Quinquela is La Boca, but whoever reaches this neighborhood cannot miss a visit to the Quinquela Martín Museum, where he himself founded the first Museum School in the country where his own work is displayed along with works by other Argentinian artists who have perfectly caught the spirit of the area, just like him.
Quinquela, a visionary man, donated the land where the museum stands today, as well as a lot for the building of a kindergarten and another lot to build a theater, where the Teatro de la Ribera functions today, also within the Republic of La Boca, like the neighbors call it.

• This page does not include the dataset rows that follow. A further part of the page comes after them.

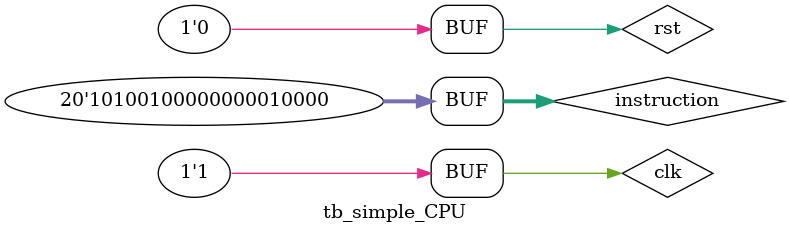
<source format=v>
`timescale 1ns / 1ps

module tb_simple_CPU;
       
    parameter DATA_WIDTH = 8; //8 bit wide data
    parameter ADDR_BITS = 5; //32 Addresses
    parameter INSTR_WIDTH =20; //20b instruction
   
    reg clk, rst;
    reg [INSTR_WIDTH-1:0] instruction;

    
    simple_cpu  #(DATA_WIDTH,ADDR_BITS,INSTR_WIDTH) SCPU_DUT(clk, rst, instruction);
    
    initial begin
      	$dumpfile("dump.vcd");
      $dumpvars(0, tb_simple_CPU);
      	
        clk = 1'b1;
        rst = 1'b1;
        instruction = 20'd0;
        repeat(3) #1 clk=!clk;
        rst = 1'b0;
        repeat(2) #1 clk=!clk;
                
      	
                
        /*Info on the simple CPU:
            * Reset sets regfile = [0,1,2,3]
            * ADD = opcode 0, SUB = opcode 1  
        */
            
                                        //ADD:    reg0  = reg1 + reg3   //1+3=4
        //In the instruction this is:    (instr)  (X1)    (X2)   (X3)  
      instruction = 20'b01000111000000000000;
      	
      
      repeat(8) #1 clk=!clk; //4 rising edges
        
                                        //ADD:    reg1  = reg0 + reg3   //4+3=7
        //In the instruction this is:    (instr)  (X1)    (X2)   (X3)
      instruction = 20'b01010011000000000000;
      
      
      repeat(6) #1 clk=!clk; 
                
                                         //SUB:   reg3  = reg0 - reg2  //4-2=2  
       //In the instruction this is:    (instr)  (X1)    (X2)   (X3) 
      instruction = 20'b01110010000000000001;
      
      
      repeat(6) #1 clk=!clk;
        
                                         //STORE_R:   DATA_MEM(reg2 + 15) = reg1  //DATA_MEM(2+15)=7  
        //In the instruction this is:    (instr)               (X2)         (X1)
      instruction = 20'b11011000000011110000;
      
      
      repeat(6) #1 clk=!clk;
        
      									 //STORE_R:   DATA_MEM(reg3 + 22) = reg0  //DATA_MEM(2+22)= 4
        //In the instruction this is:    (instr)                 (X2)         (X1)
        instruction = 20'b11001100000101100000;

      repeat(6) #1 clk=!clk;

                                           //LOAD_R:   DATA_MEM(reg2 + 15) = reg3  //reg3 = DATA_MEM(2+15)  -> reg3 becomes 7  
        //In the instruction this is:    (instr)                (X2)         (X1)
      instruction = 20'b10111000000011110000;
      
      repeat(8) #1 clk=!clk;
       				
      
      //********* added LOAD and STORE instructions *********
      
      //store reg0 (4) at address 8(reg1+offset of 1)
      // ie store 4
      $display("custom: store 4 in memory address 8");  
      instruction = 20'b11000100000000010000;
      repeat(6) #1 clk=!clk; //6 for store
      
      //load reg2 (2) with address 8(reg1+offset of 1) = 4
      //ie load 4 into reg2 (regfile_2[7:0])
      $display("custom: load 4 into register 2");  
      instruction = 20'b10100100000000010000;
      repeat(8) #1 clk=!clk;//8 for load
      //tested and works, becomes 4747
      
      
      
      repeat(3) #1 clk=!clk;//1 extra clock cycle needed for regfile_X to update on EPwave 
      //because a recase need to be reached for regfiles to load on EPwave
      //so a repeat of 2 is needed, the 3 is to turn clock off after.

      
    end
    
    
endmodule
</source>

As If the Master Had Painted It
Despite its small size, Caminito is a favourite tour for visitors to Buenos Aires.
In the early twentieth century, the street would be a real garbage dump where even the authorities would accumulate trash which would then be transported on trucks to fill in other parts of the city.
Today, things have changed completely and, as we walk down this alley, we can see a brief but perfect sample of the typical physiognomy of La Boca, its conventillos, its plates, its polluted river and barges. And its people, of course.
Many colors, much tango, canteens all around and a vast exhibition of paintings and photographs by various street artists, as well as a handicrafts market, are part of the daily routine for whoever comes to appreciate this nook of the city.
Couples dancing tango and inviting viewers to dance with them in exchange for a photograph that will always remain in their memories are classical from Sundays. Pizza de cancha (stadium pizza, no cheese) or a large mozzarella and anchovy pizza are enough to keep on assuring that La Boca is, was and will keep on being Italy forever.
Today, the foul-smelling Riachuelo and the rusty Avellaneda Bridge complete the scenery at Vuelta de Rocha, where dozens of cafés, canteens and restaurants invite visitors to sit down and enjoy an endless moment.
And just look. Think... Write, just like bright Peñaloza did when he wrote the lyrics of the most famous alley in the world. It was just thinking about her….
little road, my friend,... I'm leaving too.
Since she left... she has never returned,
I'll follow her steps,... Good-bye, little road.